» Task item
Would you set down each line of the data below exactly?

[Data supplied — start]

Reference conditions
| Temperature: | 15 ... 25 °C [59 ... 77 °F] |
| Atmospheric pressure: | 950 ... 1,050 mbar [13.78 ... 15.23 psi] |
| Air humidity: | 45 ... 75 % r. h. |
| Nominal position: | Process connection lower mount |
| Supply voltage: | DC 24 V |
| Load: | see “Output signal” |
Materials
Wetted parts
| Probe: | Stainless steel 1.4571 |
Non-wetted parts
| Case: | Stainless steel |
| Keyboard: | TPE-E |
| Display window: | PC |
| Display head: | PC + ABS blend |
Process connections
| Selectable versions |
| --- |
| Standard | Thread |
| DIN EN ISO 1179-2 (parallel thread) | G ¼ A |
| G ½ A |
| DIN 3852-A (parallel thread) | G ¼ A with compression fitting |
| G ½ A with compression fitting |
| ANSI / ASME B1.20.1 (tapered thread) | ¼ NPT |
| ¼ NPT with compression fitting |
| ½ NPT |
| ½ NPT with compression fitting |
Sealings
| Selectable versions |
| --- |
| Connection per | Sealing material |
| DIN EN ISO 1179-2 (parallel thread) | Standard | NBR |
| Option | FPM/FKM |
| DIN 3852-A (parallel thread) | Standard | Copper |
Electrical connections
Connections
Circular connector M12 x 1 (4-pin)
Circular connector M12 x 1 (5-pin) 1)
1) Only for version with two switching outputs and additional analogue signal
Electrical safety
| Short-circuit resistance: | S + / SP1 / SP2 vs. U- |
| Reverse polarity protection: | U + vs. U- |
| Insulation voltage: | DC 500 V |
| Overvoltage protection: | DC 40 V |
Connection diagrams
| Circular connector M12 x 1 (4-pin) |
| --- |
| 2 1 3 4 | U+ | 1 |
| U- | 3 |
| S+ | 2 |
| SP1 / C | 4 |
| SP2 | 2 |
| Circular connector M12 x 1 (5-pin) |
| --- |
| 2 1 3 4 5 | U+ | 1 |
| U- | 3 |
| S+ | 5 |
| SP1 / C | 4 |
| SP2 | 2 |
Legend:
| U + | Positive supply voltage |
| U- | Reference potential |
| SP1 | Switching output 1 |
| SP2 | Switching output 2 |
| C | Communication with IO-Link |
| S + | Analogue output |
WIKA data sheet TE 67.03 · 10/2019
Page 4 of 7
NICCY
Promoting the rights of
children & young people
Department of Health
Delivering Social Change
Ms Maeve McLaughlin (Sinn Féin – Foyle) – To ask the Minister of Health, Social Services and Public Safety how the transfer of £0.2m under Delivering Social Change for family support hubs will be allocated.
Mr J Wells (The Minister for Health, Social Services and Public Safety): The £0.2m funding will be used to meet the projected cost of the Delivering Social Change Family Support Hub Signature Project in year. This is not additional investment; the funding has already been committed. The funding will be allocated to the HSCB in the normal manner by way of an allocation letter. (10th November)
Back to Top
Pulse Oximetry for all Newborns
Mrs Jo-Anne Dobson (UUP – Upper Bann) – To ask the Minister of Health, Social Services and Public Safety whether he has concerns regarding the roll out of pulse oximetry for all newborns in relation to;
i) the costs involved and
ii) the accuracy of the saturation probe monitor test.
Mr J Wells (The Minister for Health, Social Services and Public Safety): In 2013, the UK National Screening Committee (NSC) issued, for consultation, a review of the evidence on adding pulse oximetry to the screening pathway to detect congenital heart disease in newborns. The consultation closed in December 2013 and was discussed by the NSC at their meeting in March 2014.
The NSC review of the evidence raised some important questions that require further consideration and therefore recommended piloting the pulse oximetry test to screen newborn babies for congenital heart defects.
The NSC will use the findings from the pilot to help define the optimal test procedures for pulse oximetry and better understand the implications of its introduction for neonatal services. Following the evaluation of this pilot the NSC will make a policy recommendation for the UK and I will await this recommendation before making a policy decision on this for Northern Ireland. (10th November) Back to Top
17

[Data supplied — finish]

» Answer
Reference conditions
| Temperature: | 15 ... 25 °C [59 ... 77 °F] |
| Atmospheric pressure: | 950 ... 1,050 mbar [13.78 ... 15.23 psi] |
| Air humidity: | 45 ... 75 % r. h. |
| Nominal position: | Process connection lower mount |
| Supply voltage: | DC 24 V |
| Load: | see “Output signal” |
Materials
Wetted parts
| Probe: | Stainless steel 1.4571 |
Non-wetted parts
| Case: | Stainless steel |
| Keyboard: | TPE-E |
| Display window: | PC |
| Display head: | PC + ABS blend |
Process connections
| Selectable versions |
| --- |
| Standard | Thread |
| DIN EN ISO 1179-2 (parallel thread) | G ¼ A |
| G ½ A |
| DIN 3852-A (parallel thread) | G ¼ A with compression fitting |
| G ½ A with compression fitting |
| ANSI / ASME B1.20.1 (tapered thread) | ¼ NPT |
| ¼ NPT with compression fitting |
| ½ NPT |
| ½ NPT with compression fitting |
Sealings
| Selectable versions |
| --- |
| Connection per | Sealing material |
| DIN EN ISO 1179-2 (parallel thread) | Standard | NBR |
| Option | FPM/FKM |
| DIN 3852-A (parallel thread) | Standard | Copper |
Electrical connections
Connections
Circular connector M12 x 1 (4-pin)
Circular connector M12 x 1 (5-pin) 1)
1) Only for version with two switching outputs and additional analogue signal
Electrical safety
| Short-circuit resistance: | S + / SP1 / SP2 vs. U- |
| Reverse polarity protection: | U + vs. U- |
| Insulation voltage: | DC 500 V |
| Overvoltage protection: | DC 40 V |
Connection diagrams
| Circular connector M12 x 1 (4-pin) |
| --- |
| 2 1 3 4 | U+ | 1 |
| U- | 3 |
| S+ | 2 |
| SP1 / C | 4 |
| SP2 | 2 |
| Circular connector M12 x 1 (5-pin) |
| --- |
| 2 1 3 4 5 | U+ | 1 |
| U- | 3 |
| S+ | 5 |
| SP1 / C | 4 |
| SP2 | 2 |
Legend:
| U + | Positive supply voltage |
| U- | Reference potential |
| SP1 | Switching output 1 |
| SP2 | Switching output 2 |
| C | Communication with IO-Link |
| S + | Analogue output |
WIKA data sheet TE 67.03 · 10/2019
Page 4 of 7
NICCY
Promoting the rights of
children & young people
Department of Health
Delivering Social Change
Ms Maeve McLaughlin (Sinn Féin – Foyle) – To ask the Minister of Health, Social Services and Public Safety how the transfer of £0.2m under Delivering Social Change for family support hubs will be allocated.
Mr J Wells (The Minister for Health, Social Services and Public Safety): The £0.2m funding will be used to meet the projected cost of the Delivering Social Change Family Support Hub Signature Project in year. This is not additional investment; the funding has already been committed. The funding will be allocated to the HSCB in the normal manner by way of an allocation letter. (10th November)
Back to Top
Pulse Oximetry for all Newborns
Mrs Jo-Anne Dobson (UUP – Upper Bann) – To ask the Minister of Health, Social Services and Public Safety whether he has concerns regarding the roll out of pulse oximetry for all newborns in relation to;
i) the costs involved and
ii) the accuracy of the saturation probe monitor test.
Mr J Wells (The Minister for Health, Social Services and Public Safety): In 2013, the UK National Screening Committee (NSC) issued, for consultation, a review of the evidence on adding pulse oximetry to the screening pathway to detect congenital heart disease in newborns. The consultation closed in December 2013 and was discussed by the NSC at their meeting in March 2014.
The NSC review of the evidence raised some important questions that require further consideration and therefore recommended piloting the pulse oximetry test to screen newborn babies for congenital heart defects.
The NSC will use the findings from the pilot to help define the optimal test procedures for pulse oximetry and better understand the implications of its introduction for neonatal services. Following the evaluation of this pilot the NSC will make a policy recommendation for the UK and I will await this recommendation before making a policy decision on this for Northern Ireland. (10th November) Back to Top
17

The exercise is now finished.